Collected data
*****

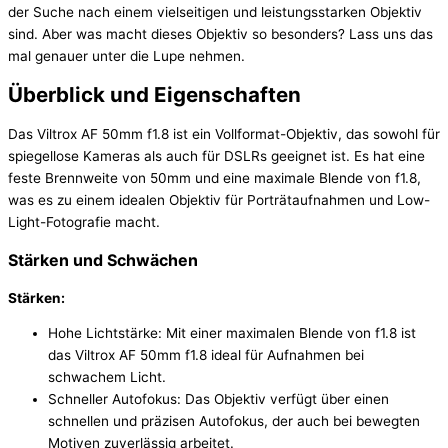
der Suche nach einem vielseitigen und leistungsstarken Objektiv
sind. Aber was macht dieses Objektiv so besonders? Lass uns das
mal genauer unter die Lupe nehmen.
Überblick und Eigenschaften
Das Viltrox AF 50mm f1.8 ist ein Vollformat-Objektiv, das sowohl für
spiegellose Kameras als auch für DSLRs geeignet ist. Es hat eine
feste Brennweite von 50mm und eine maximale Blende von f1.8,
was es zu einem idealen Objektiv für Porträtaufnahmen und Low-
Light-Fotografie macht.
Stärken und Schwächen
Stärken:
Hohe Lichtstärke: Mit einer maximalen Blende von f1.8 ist
das Viltrox AF 50mm f1.8 ideal für Aufnahmen bei
schwachem Licht.
Schneller Autofokus: Das Objektiv verfügt über einen
schnellen und präzisen Autofokus, der auch bei bewegten
Motiven zuverlässig arbeitet.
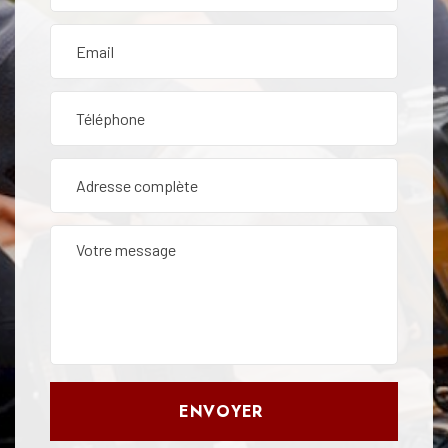
ENVOYER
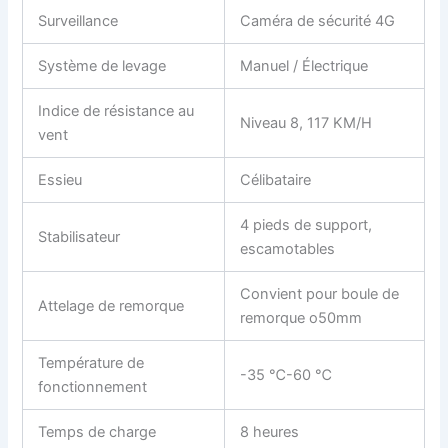
Surveillance
Caméra de sécurité 4G
Système de levage
Manuel / Électrique
Indice de résistance au
Niveau 8, 117 KM/H
vent
Essieu
Célibataire
4 pieds de support,
Stabilisateur
escamotables
Convient pour boule de
Attelage de remorque
remorque o50mm
Température de
-35 ℃-60 ℃
fonctionnement
Temps de charge
8 heures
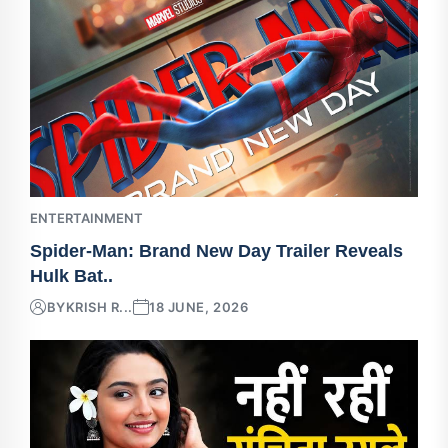
ENTERTAINMENT
Spider-Man: Brand New Day Trailer Reveals
Hulk Bat..
BY
KRISH R...
18 JUNE, 2026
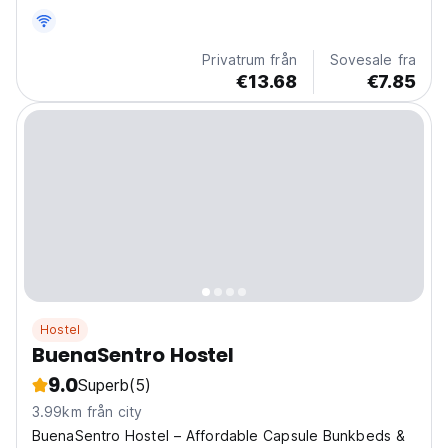
Privatrum från
Sovesale fra
€13.68
€7.85
Hostel
BuenaSentro Hostel
9.0
Superb
(5)
3.99km från city
BuenaSentro Hostel – Affordable Capsule Bunkbeds &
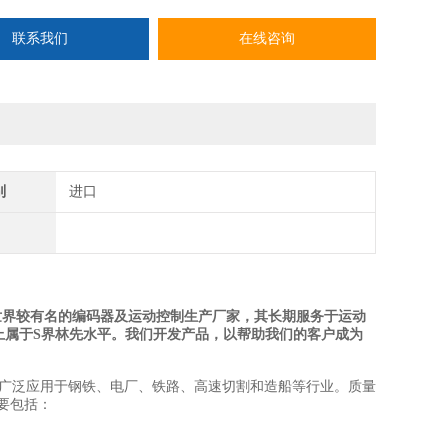
联系我们
在线咨询
别
进口
历史，为世界较有名的编码器及运动控制生产厂家，其长期服务于运动
上属于S界林先水平。我们开发产品，以帮助我们的客户成为
价比广泛应用于钢铁、电厂、铁路、高速切割和造船等行业。质量
主要包括：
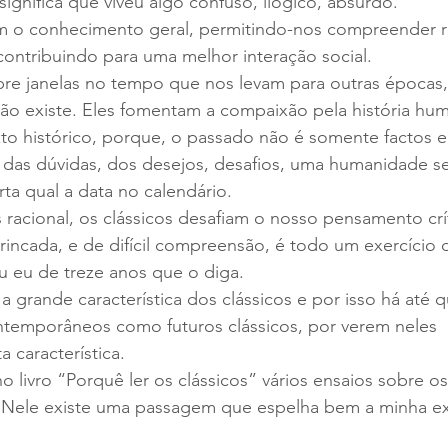
ignifica que viveu algo confuso, ilógico, absurdo.
am o conhecimento geral, permitindo-nos compreender re
ntribuindo para uma melhor interação social.
pre janelas no tempo que nos levam para outras épocas,
o existe. Eles fomentam a compaixão pela história hu
o histórico, porque, o passado não é somente factos e
 das dúvidas, dos desejos, desafios, uma humanidade s
rta qual a data no calendário.
racional, os clássicos desafiam o nosso pensamento crí
ntrincada, e de difícil compreensão, é todo um exercício 
u eu de treze anos que o diga.
a grande característica dos clássicos e por isso há até 
 contemporâneos como futuros clássicos, por verem neles 
 característica.
no livro “Porquê ler os clássicos” vários ensaios sobre o
. Nele existe uma passagem que espelha bem a minha exp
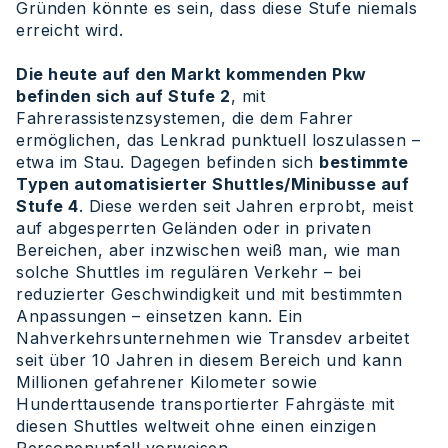
Gründen könnte es sein, dass diese Stufe niemals
erreicht wird.
Die heute auf den Markt kommenden Pkw
befinden sich auf Stufe 2
, mit
Fahrerassistenzsystemen, die dem Fahrer
ermöglichen, das Lenkrad punktuell loszulassen –
etwa im Stau. Dagegen befinden sich
bestimmte
Typen automatisierter Shuttles/Minibusse auf
Stufe 4
. Diese werden seit Jahren erprobt, meist
auf abgesperrten Geländen oder in privaten
Bereichen, aber inzwischen weiß man, wie man
solche Shuttles im regulären Verkehr – bei
reduzierter Geschwindigkeit und mit bestimmten
Anpassungen – einsetzen kann. Ein
Nahverkehrsunternehmen wie Transdev arbeitet
seit über 10 Jahren in diesem Bereich und kann
Millionen gefahrener Kilometer sowie
Hunderttausende transportierter Fahrgäste mit
diesen Shuttles weltweit ohne einen einzigen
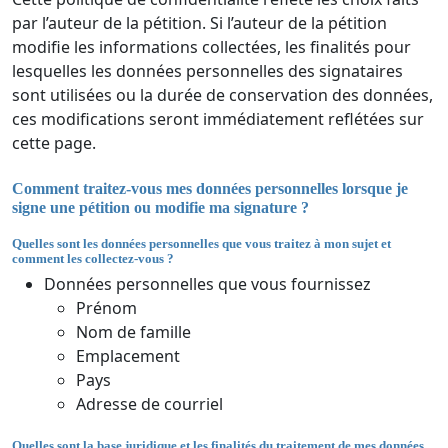
par l’auteur de la pétition. Si l’auteur de la pétition
modifie les informations collectées, les finalités pour
lesquelles les données personnelles des signataires
sont utilisées ou la durée de conservation des données,
ces modifications seront immédiatement reflétées sur
cette page.
Comment traitez-vous mes données personnelles lorsque je
signe une pétition ou modifie ma signature ?
Quelles sont les données personnelles que vous traitez à mon sujet et
comment les collectez-vous ?
Données personnelles que vous fournissez
Prénom
Nom de famille
Emplacement
Pays
Adresse de courriel
Quelles sont la base juridique et les finalités du traitement de mes données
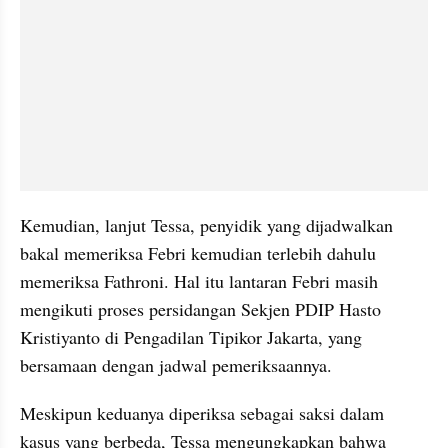
Kemudian, lanjut Tessa, penyidik yang dijadwalkan 
bakal memeriksa Febri kemudian terlebih dahulu 
memeriksa Fathroni. Hal itu lantaran Febri masih 
mengikuti proses persidangan Sekjen PDIP Hasto 
Kristiyanto di Pengadilan Tipikor Jakarta, yang 
bersamaan dengan jadwal pemeriksaannya.
Meskipun keduanya diperiksa sebagai saksi dalam 
kasus yang berbeda, Tessa mengungkapkan bahwa 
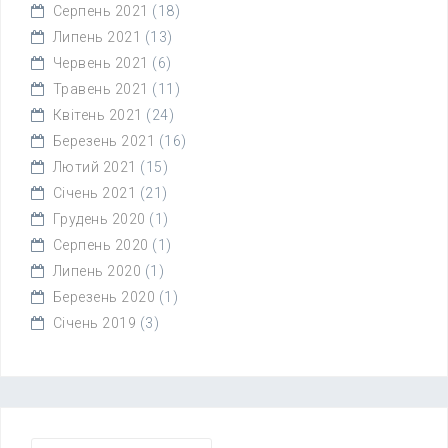
Серпень 2021
(18)
Липень 2021
(13)
Червень 2021
(6)
Травень 2021
(11)
Квітень 2021
(24)
Березень 2021
(16)
Лютий 2021
(15)
Січень 2021
(21)
Грудень 2020
(1)
Серпень 2020
(1)
Липень 2020
(1)
Березень 2020
(1)
Січень 2019
(3)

*****

Set down all records verbatim, omitting images.

der Suche nach einem vielseitigen und leistungsstarken Objektiv
sind. Aber was macht dieses Objektiv so besonders? Lass uns das
mal genauer unter die Lupe nehmen.
Überblick und Eigenschaften
Das Viltrox AF 50mm f1.8 ist ein Vollformat-Objektiv, das sowohl für
spiegellose Kameras als auch für DSLRs geeignet ist. Es hat eine
feste Brennweite von 50mm und eine maximale Blende von f1.8,
was es zu einem idealen Objektiv für Porträtaufnahmen und Low-
Light-Fotografie macht.
Stärken und Schwächen
Stärken:
Hohe Lichtstärke: Mit einer maximalen Blende von f1.8 ist
das Viltrox AF 50mm f1.8 ideal für Aufnahmen bei
schwachem Licht.
Schneller Autofokus: Das Objektiv verfügt über einen
schnellen und präzisen Autofokus, der auch bei bewegten
Motiven zuverlässig arbeitet.
ENVOYER
Surveillance
Caméra de sécurité 4G
Système de levage
Manuel / Électrique
Indice de résistance au
Niveau 8, 117 KM/H
vent
Essieu
Célibataire
4 pieds de support,
Stabilisateur
escamotables
Convient pour boule de
Attelage de remorque
remorque o50mm
Température de
-35 ℃-60 ℃
fonctionnement
Temps de charge
8 heures
ENTERTAINMENT
Spider-Man: Brand New Day Trailer Reveals
Hulk Bat..
BY
KRISH R...
18 JUNE, 2026
Privatrum från
Sovesale fra
€13.68
€7.85
Hostel
BuenaSentro Hostel
9.0
Superb
(5)
3.99km från city
BuenaSentro Hostel – Affordable Capsule Bunkbeds &
联系我们
在线咨询
别
进口
历史，为世界较有名的编码器及运动控制生产厂家，其长期服务于运动
上属于S界林先水平。我们开发产品，以帮助我们的客户成为
价比广泛应用于钢铁、电厂、铁路、高速切割和造船等行业。质量
主要包括：
ignifica que viveu algo confuso, ilógico, absurdo.
am o conhecimento geral, permitindo-nos compreender re
ntribuindo para uma melhor interação social.
pre janelas no tempo que nos levam para outras épocas,
o existe. Eles fomentam a compaixão pela história hu
o histórico, porque, o passado não é somente factos e
 das dúvidas, dos desejos, desafios, uma humanidade s
rta qual a data no calendário.
racional, os clássicos desafiam o nosso pensamento crí
ntrincada, e de difícil compreensão, é todo um exercício 
u eu de treze anos que o diga.
a grande característica dos clássicos e por isso há até 
 contemporâneos como futuros clássicos, por verem neles 
 característica.
no livro “Porquê ler os clássicos” vários ensaios sobre o
. Nele existe uma passagem que espelha bem a minha exp
Gründen könnte es sein, dass diese Stufe niemals
erreicht wird.
Die heute auf den Markt kommenden Pkw
befinden sich auf Stufe 2
, mit
Fahrerassistenzsystemen, die dem Fahrer
ermöglichen, das Lenkrad punktuell loszulassen –
etwa im Stau. Dagegen befinden sich
bestimmte
Typen automatisierter Shuttles/Minibusse auf
Stufe 4
. Diese werden seit Jahren erprobt, meist
auf abgesperrten Geländen oder in privaten
Bereichen, aber inzwischen weiß man, wie man
solche Shuttles im regulären Verkehr – bei
reduzierter Geschwindigkeit und mit bestimmten
Anpassungen – einsetzen kann. Ein
Nahverkehrsunternehmen wie Transdev arbeitet
seit über 10 Jahren in diesem Bereich und kann
Millionen gefahrener Kilometer sowie
Hunderttausende transportierter Fahrgäste mit
diesen Shuttles weltweit ohne einen einzigen
par l’auteur de la pétition. Si l’auteur de la pétition
modifie les informations collectées, les finalités pour
lesquelles les données personnelles des signataires
sont utilisées ou la durée de conservation des données,
ces modifications seront immédiatement reflétées sur
cette page.
Comment traitez-vous mes données personnelles lorsque je
signe une pétition ou modifie ma signature ?
Quelles sont les données personnelles que vous traitez à mon sujet et
comment les collectez-vous ?
Données personnelles que vous fournissez
Prénom
Nom de famille
Emplacement
Pays
Adresse de courriel
Quelles sont la base juridique et les finalités du traitement de mes données
Kemudian, lanjut Tessa, penyidik yang dijadwalkan 
bakal memeriksa Febri kemudian terlebih dahulu 
memeriksa Fathroni. Hal itu lantaran Febri masih 
mengikuti proses persidangan Sekjen PDIP Hasto 
Kristiyanto di Pengadilan Tipikor Jakarta, yang 
bersamaan dengan jadwal pemeriksaannya.
Meskipun keduanya diperiksa sebagai saksi dalam 
kasus yang berbeda, Tessa mengungkapkan bahwa 
Серпень 2021
(18)
Липень 2021
(13)
Червень 2021
(6)
Травень 2021
(11)
Квітень 2021
(24)
Березень 2021
(16)
Лютий 2021
(15)
Січень 2021
(21)
Грудень 2020
(1)
Серпень 2020
(1)
Липень 2020
(1)
Березень 2020
(1)
Січень 2019
(3)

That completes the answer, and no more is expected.